SPENCER MICHELS: In the fast-growing town of Milpitas, near San Jose, it was the voters who acted against developers. The issue was development of the hills adjacent to the town. A handful of luxury subdivisions were built there recently, and some landowners planned to develop more. . . . Longtime homeowner Maria Lemery led a ballot initiative called Measure Z to create an urban growth boundary, a line at the base of the hills beyond which most new development would be forbidden.
MARIA LEMERY: Once you open it up, and the city approves developments and agrees to provide services, basically it's very growth-inducing, then there's another development, another development, and that's what you call sprawl.
SPENCER MICHELS: Lemery valued her view of the hills, and didn't want it ruined.
MARIA LEMERY: Why do people go off and do camping? Why do we go off into the woods? Why do we feel that need? It's just there. If we were to let the market forces prevail, we would not have beautiful open spaces.
SPENCER MICHELS: 55 percent of the voters approved Measure Z, and so the road separating the hills from the homes became the urban growth boundary. Still, there were plenty of unhappy homeowners, like Karen Serpa. Serpa says she had wanted to protect the open spaces as well, but thought it could be done without new regulation. Her family has owned 29 acres of the Milpitas Hills for two generations.
KAREN SERPA: The public in Milpitas is very, very centered on the fact that they like the hills. They go so far as saying "our hills." They are not their hills. I do not owe the public a view of my open hills. This is an issue, keep local control of our hills, vote no on Z. This was the basis of our campaign.
SPENCER MICHELS: Serpa led the opposition to Measure Z, which she said would prevent her from building homes for her three children on her own land. But she knew she was fighting against a popular cause.
KAREN SERPA: . . . There are many areas that can be environmentally protected.
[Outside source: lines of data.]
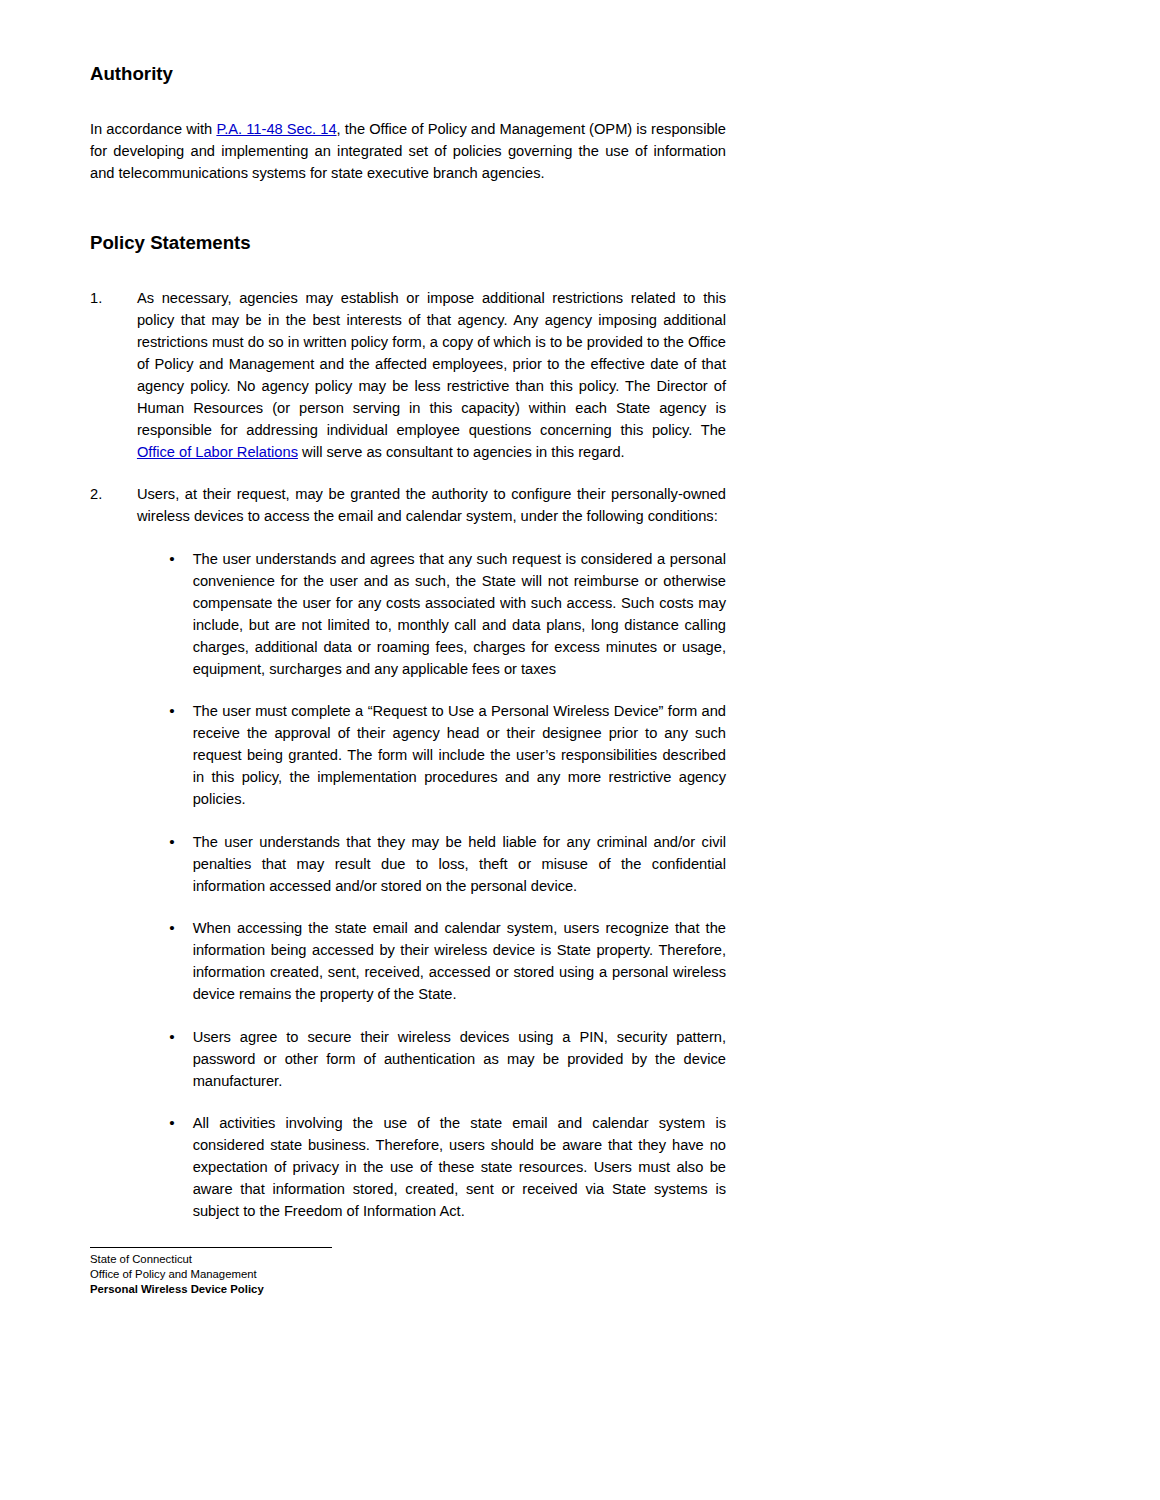Authority
In accordance with P.A. 11-48 Sec. 14, the Office of Policy and Management (OPM) is responsible for developing and implementing an integrated set of policies governing the use of information and telecommunications systems for state executive branch agencies.
Policy Statements
As necessary, agencies may establish or impose additional restrictions related to this policy that may be in the best interests of that agency. Any agency imposing additional restrictions must do so in written policy form, a copy of which is to be provided to the Office of Policy and Management and the affected employees, prior to the effective date of that agency policy. No agency policy may be less restrictive than this policy. The Director of Human Resources (or person serving in this capacity) within each State agency is responsible for addressing individual employee questions concerning this policy. The Office of Labor Relations will serve as consultant to agencies in this regard.
Users, at their request, may be granted the authority to configure their personally-owned wireless devices to access the email and calendar system, under the following conditions:
The user understands and agrees that any such request is considered a personal convenience for the user and as such, the State will not reimburse or otherwise compensate the user for any costs associated with such access. Such costs may include, but are not limited to, monthly call and data plans, long distance calling charges, additional data or roaming fees, charges for excess minutes or usage, equipment, surcharges and any applicable fees or taxes
The user must complete a “Request to Use a Personal Wireless Device” form and receive the approval of their agency head or their designee prior to any such request being granted. The form will include the user’s responsibilities described in this policy, the implementation procedures and any more restrictive agency policies.
The user understands that they may be held liable for any criminal and/or civil penalties that may result due to loss, theft or misuse of the confidential information accessed and/or stored on the personal device.
When accessing the state email and calendar system, users recognize that the information being accessed by their wireless device is State property. Therefore, information created, sent, received, accessed or stored using a personal wireless device remains the property of the State.
Users agree to secure their wireless devices using a PIN, security pattern, password or other form of authentication as may be provided by the device manufacturer.
All activities involving the use of the state email and calendar system is considered state business. Therefore, users should be aware that they have no expectation of privacy in the use of these state resources. Users must also be aware that information stored, created, sent or received via State systems is subject to the Freedom of Information Act.
State of Connecticut
Office of Policy and Management
Personal Wireless Device Policy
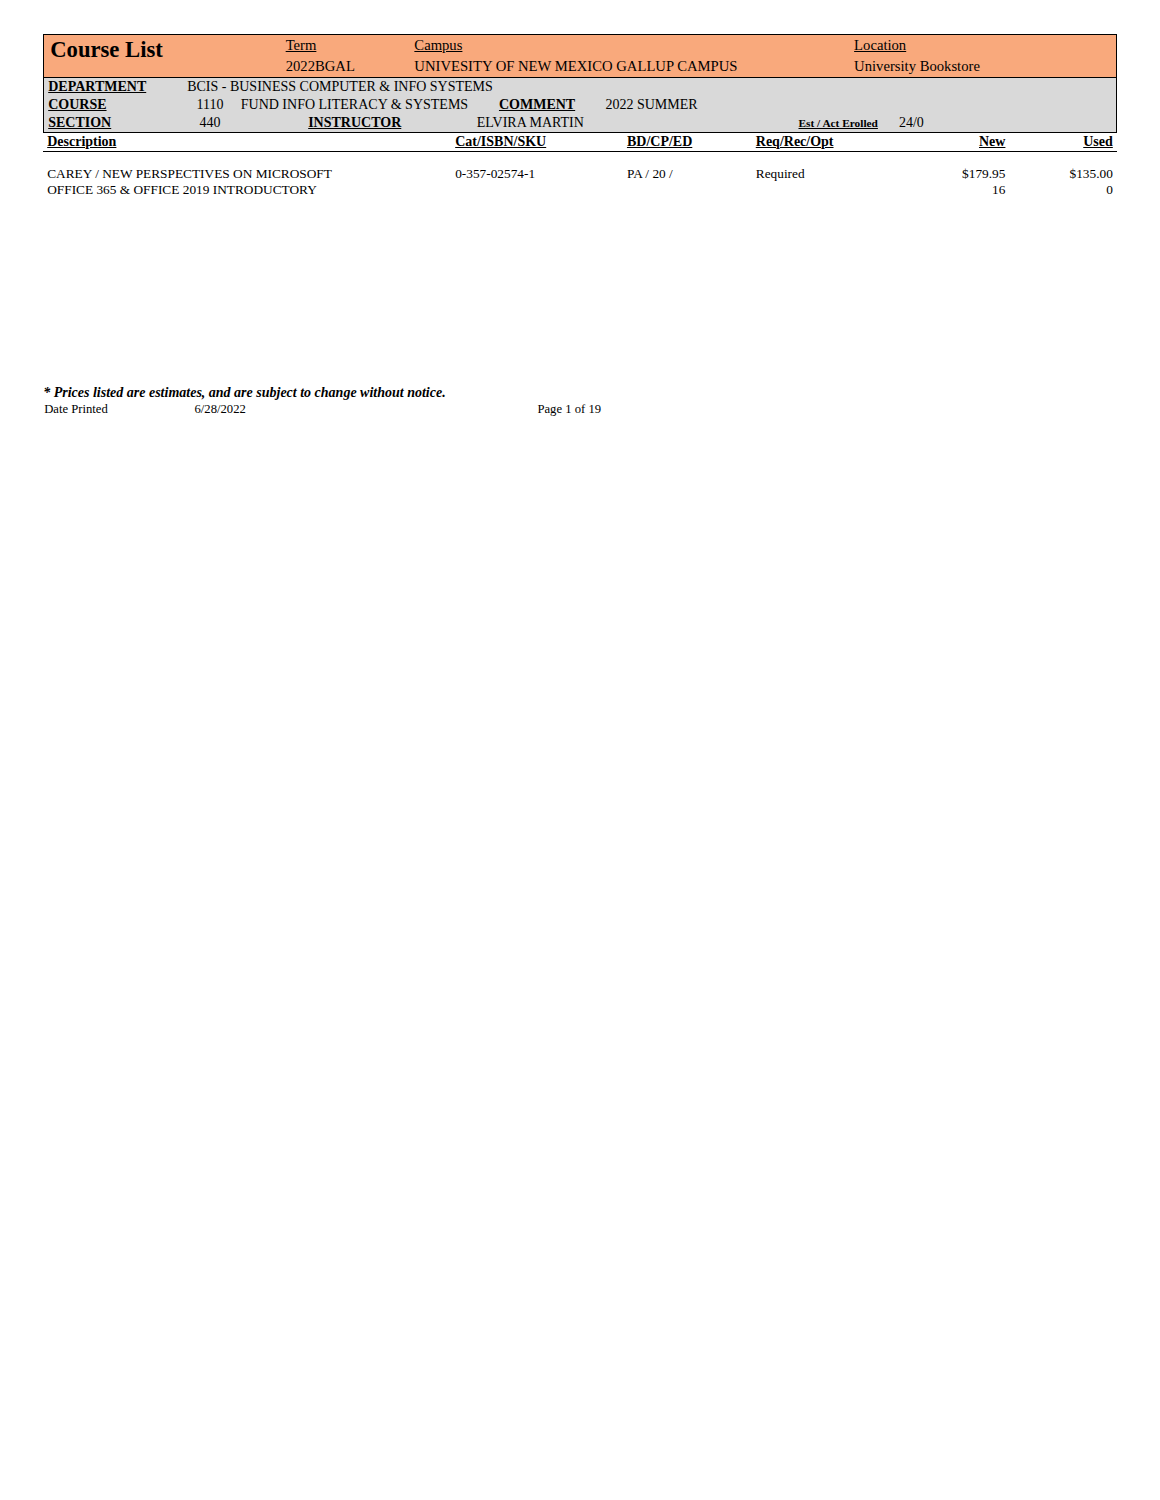| Course List | Term | Campus | | Location |
| 2022BGAL | UNIVESITY OF NEW MEXICO GALLUP CAMPUS | University Bookstore |
| DEPARTMENT | BCIS - BUSINESS COMPUTER & INFO SYSTEMS |
| COURSE | 1110 | FUND INFO LITERACY & SYSTEMS | COMMENT | 2022 SUMMER | |
| SECTION | 440 | INSTRUCTOR | ELVIRA MARTIN | Est / Act Erolled 24/0 |
| Description | Cat/ISBN/SKU | BD/CP/ED | Req/Rec/Opt | New | Used |
| CAREY / NEW PERSPECTIVES ON MICROSOFT OFFICE 365 & OFFICE 2019 INTRODUCTORY | 0-357-02574-1 | PA / 20 / | Required | $179.95 16 | $135.00 0 |
* Prices listed are estimates, and are subject to change without notice.
| Date Printed | 6/28/2022 | Page 1 of 19 | |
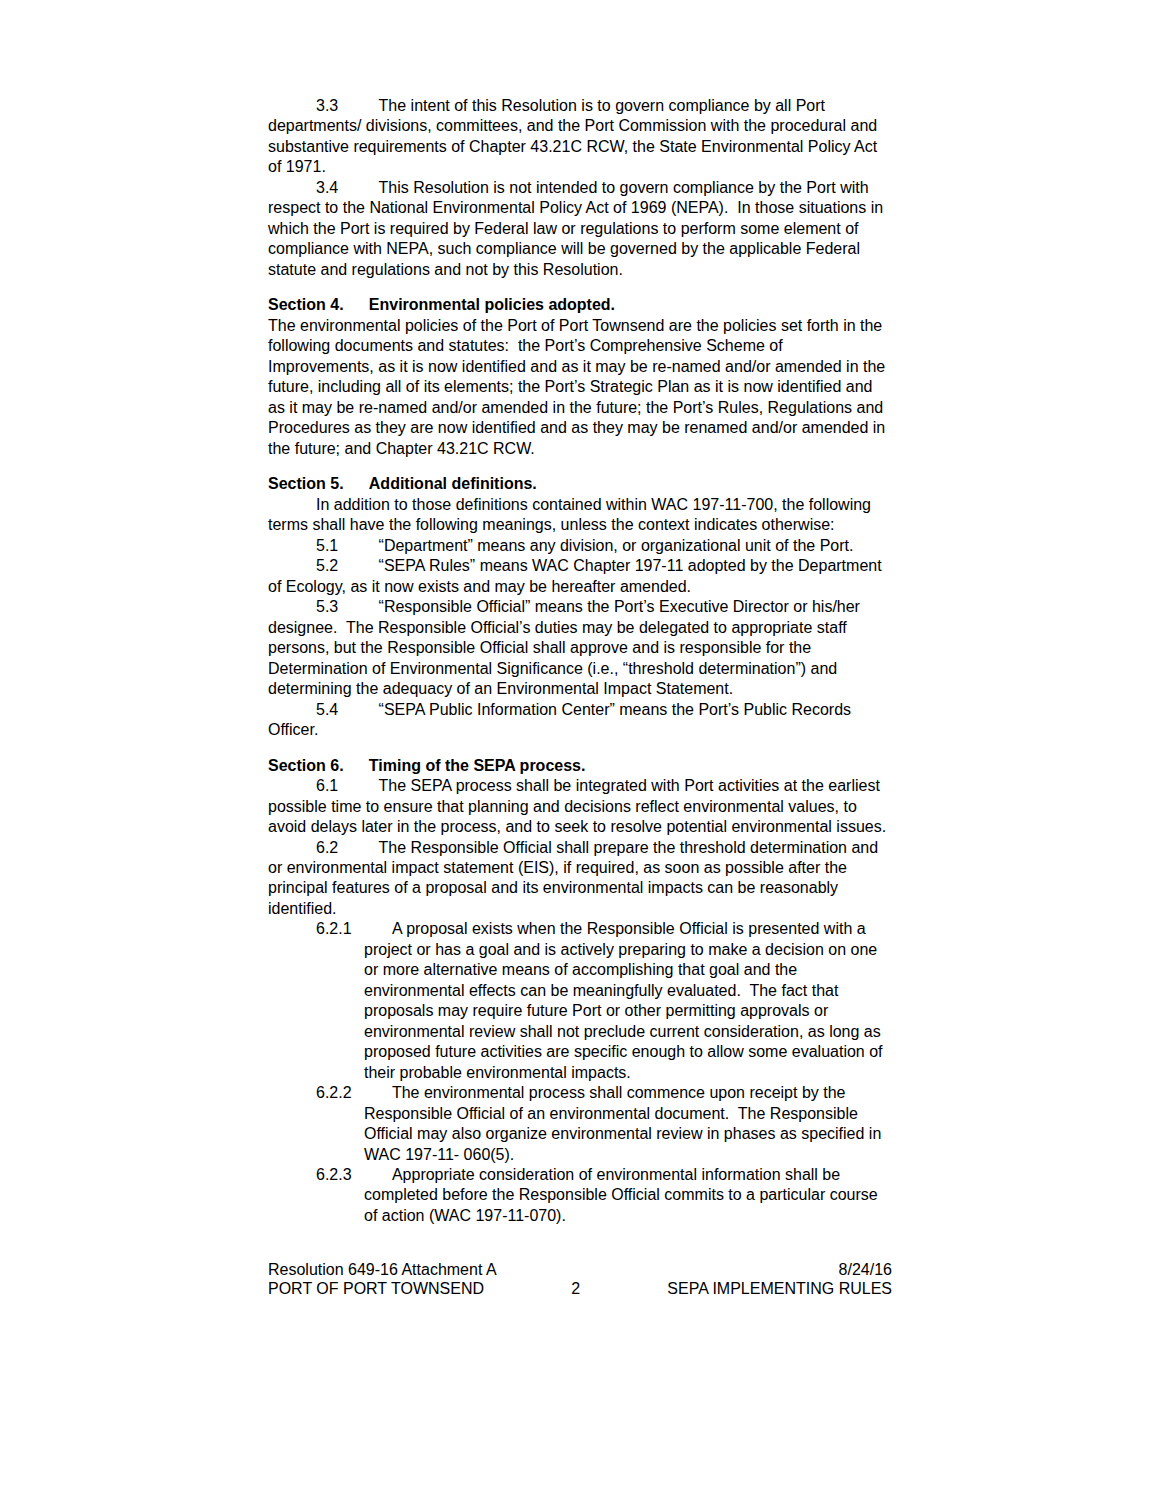3.3 The intent of this Resolution is to govern compliance by all Port departments/ divisions, committees, and the Port Commission with the procedural and substantive requirements of Chapter 43.21C RCW, the State Environmental Policy Act of 1971.
3.4 This Resolution is not intended to govern compliance by the Port with respect to the National Environmental Policy Act of 1969 (NEPA). In those situations in which the Port is required by Federal law or regulations to perform some element of compliance with NEPA, such compliance will be governed by the applicable Federal statute and regulations and not by this Resolution.
Section 4. Environmental policies adopted.
The environmental policies of the Port of Port Townsend are the policies set forth in the following documents and statutes: the Port’s Comprehensive Scheme of Improvements, as it is now identified and as it may be re-named and/or amended in the future, including all of its elements; the Port’s Strategic Plan as it is now identified and as it may be re-named and/or amended in the future; the Port’s Rules, Regulations and Procedures as they are now identified and as they may be renamed and/or amended in the future; and Chapter 43.21C RCW.
Section 5. Additional definitions.
In addition to those definitions contained within WAC 197-11-700, the following terms shall have the following meanings, unless the context indicates otherwise:
5.1 “Department” means any division, or organizational unit of the Port.
5.2 “SEPA Rules” means WAC Chapter 197-11 adopted by the Department of Ecology, as it now exists and may be hereafter amended.
5.3 “Responsible Official” means the Port’s Executive Director or his/her designee. The Responsible Official’s duties may be delegated to appropriate staff persons, but the Responsible Official shall approve and is responsible for the Determination of Environmental Significance (i.e., “threshold determination”) and determining the adequacy of an Environmental Impact Statement.
5.4 “SEPA Public Information Center” means the Port’s Public Records Officer.
Section 6. Timing of the SEPA process.
6.1 The SEPA process shall be integrated with Port activities at the earliest possible time to ensure that planning and decisions reflect environmental values, to avoid delays later in the process, and to seek to resolve potential environmental issues.
6.2 The Responsible Official shall prepare the threshold determination and or environmental impact statement (EIS), if required, as soon as possible after the principal features of a proposal and its environmental impacts can be reasonably identified.
6.2.1 A proposal exists when the Responsible Official is presented with a project or has a goal and is actively preparing to make a decision on one or more alternative means of accomplishing that goal and the environmental effects can be meaningfully evaluated. The fact that proposals may require future Port or other permitting approvals or environmental review shall not preclude current consideration, as long as proposed future activities are specific enough to allow some evaluation of their probable environmental impacts.
6.2.2 The environmental process shall commence upon receipt by the Responsible Official of an environmental document. The Responsible Official may also organize environmental review in phases as specified in WAC 197-11- 060(5).
6.2.3 Appropriate consideration of environmental information shall be completed before the Responsible Official commits to a particular course of action (WAC 197-11-070).
Resolution 649-16 Attachment A
8/24/16
PORT OF PORT TOWNSEND
2
SEPA IMPLEMENTING RULES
I don't think it should ride on the back of individual citizens.
SPENCER MICHELS: And you think it's on your back?
KAREN SERPA: Absolutely.
SPENCER MICHELS: Developer Tom Koch, who builds homes throughout the Bay Area, says anti-growth initiatives are unrealistic.
TOM KOCH: We're talking about our children and where they're going to live, and that's the real issue that the Bay Area faces. Our projections are the state will have 48 million people by the year 2020. We currently have 33 ½ million people. I know of no policy, no directive that would change that in the least. So we need housing at all levels, at all income levels, in all locations. That's what needs to happen for California to be able to handle this challenge.